The Truth About COVID, HIV, and Cytokine 'Storms'

The difference between a mild, sometimes unnoticeable, case of COVID-19 and a deadly one may be an overactive immune system. Earlier this year, The Lancet published an editorial calling on frontline workers to consider that cytokine storm syndromes and immunosuppression could be at play in the more severe COVID-19 cases.

A cytokine storm occurs when the immune system releases too many cytokines into the blood too quickly. According to the National Cancer Institute, cytokines play an important role in normal immune responses, but too many can create inflammation that becomes harmful or even deadly.   

Charles Dela Cruz, a pulmonologist at Yale School of Medicine who is researching COVID-19, explained to The Scientist that the immune system mounts an inflammatory response against an invading virus. However, in some people the response is “too much and hyper-inflames, causing a lot of side effects in terms of tissue damage and organ failure.” 

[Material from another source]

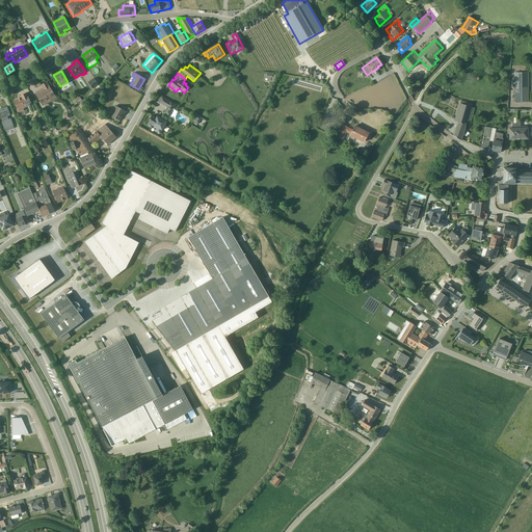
[(528,73),(513,73),(513,102),(528,102),(528,73)]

Potential treatments, which may attempt to suppress the immune system response to avoid its overreaction, also run the risk of opening someone up to opportunistic infections, which could be just as deadly, so TheLancet urges caution in this approach.

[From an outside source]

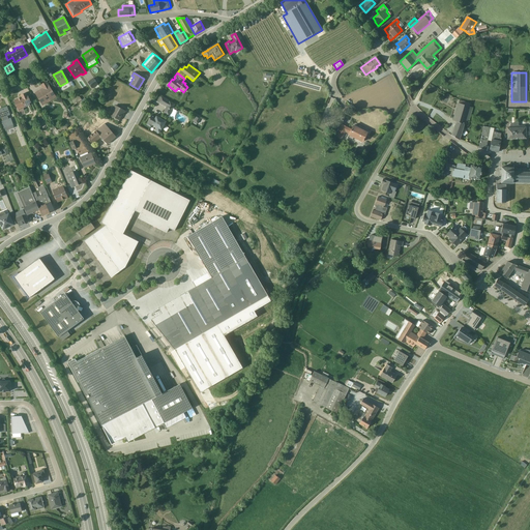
[(97,85),(93,78),(87,82),(92,89),(97,85)]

Cytokine storms can also occur in those with untreated HIV. A 2020 study in the journal BMC Medicine noted a connection between cytokines, immune cell dynamics, and the capacity for the HIV virus to replicate in those with hyper-acute HIV. Those who had the cytokine storms also had the more intense HIV, so researchers concluded “viral virulence” had a role in driving the out-of-control inflammatory response.

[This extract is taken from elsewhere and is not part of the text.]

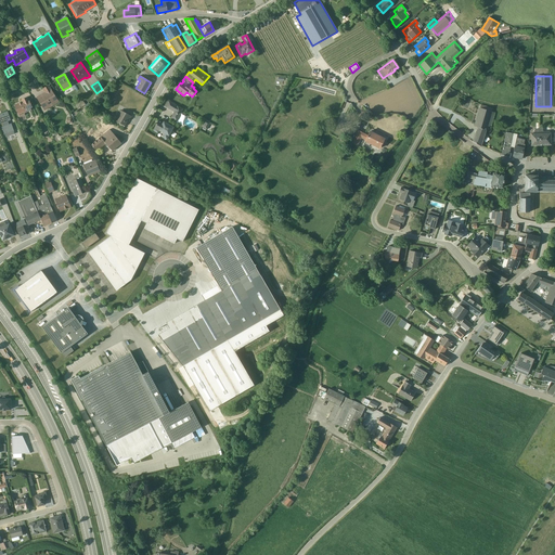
[(60,102),(49,85),(42,89),(44,92),(36,98),(44,111),(60,102)]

Echoing previous studies indicating early treatment has long-term benefits, the researchers also learned that while starting antiretroviral treatment did calm the cytokine storm, it did not reverse HIV-induced immune changes. In other words, getting on treatment early and staying on it can help prevent you from facing long-term medical issues.

The investigational HIV medication leronlimab (PRO 140) is still a year way from approval to treat HIV. But since it blocks cytokines it has been granted rushed approval for clinical trials (and use in New York hospitals) to see if it can fight COVID-19’s deadly symptoms.

That both COVID-19 and HIV can cause similar runaway immune systems that turn on one’s own body, obviously raises the question of whether people living with HIV are at higher risk for contracting COVID-19 or are more likely to experience severe illnesses from the novel coronavirus. After all, a drug to treat HIV has been most useful in treating COVID-19.

Although there has not been a great deal of research on those with both HIV and COVID-19, the data available has been completely straightforward.

In March, a pathologist at Wuhan University, an institution in the Chinese city where the novel coronavirus was first detected, reported that there had been no cases of COVID-19 among 199 HIV-positive people who were taking ritonavir-boosted lopinavir or integrase inhibitors, and eight COVID-19 cases in a group of 947 individuals taking nucleoside reverse transcriptase inhibitors plus non-nucleoside reverse transcriptase inhibitors.

That finding drove some speculation that people with HIV who were on treatment might be resistant to COVID-19. Scientists are currently running trials on using the antiretroviral medication tenofovir as a potential pre-exposure prophylaxis for the novel coronavirus (essentially PrEP for COVID-19). Still, many of those who serve people living with HIV have suggested that poz folks are at higher risk of contracting COVID-19 as well as having poor health outcomes once they do.

In May, a Spanish study in TheLancet concluded that those living with HIV “seemed to be similarly affected by SARS-CoV-2 compared with the general population in terms of clinical presentation, but we can only speculate about the incidence. Notably, comorbidities were risk factors for COVID-19 diagnosis in this population. By contrast, there was no evidence that any specific antiretroviral drug affected COVID-19 severity.”

In other words, this study found that there was no difference in the severity of COVID-19 for HIV-positive people regardless of what HIV treatment they were on before contracting the disease. But the researchers did find that 63 percent of HIV-positive people who acquired COVID-19 had at least one comorbidity — mostly high blood pressure or diabetes — compared to only 38 percent of people with HIV who did not get COVID-19.

The study also found that low CD4 counts didn’t seem to impact one’s risk of contracting COVID-19, but “immunosuppression did seem to affect disease severity” so those with low CD4 counts could have worse symptoms, longer recoveries, and more significant side effects (including death).

Although the research on COVID-19 and people living with HIV is still in its infancy, there is some indication that those at highest risk of contracting the coronavirus are those who are not on treatment and have a second factor (ill, immune suppressed, or with a comorbidity). Poz folks who are also over 65 or those of any age have other chronic or acute illnesses — particularly those impacting their lungs and heart health — should be extra cautious, wear masks, social distance, and avoid contact with someone who might be ill, even if they are asymptomatic.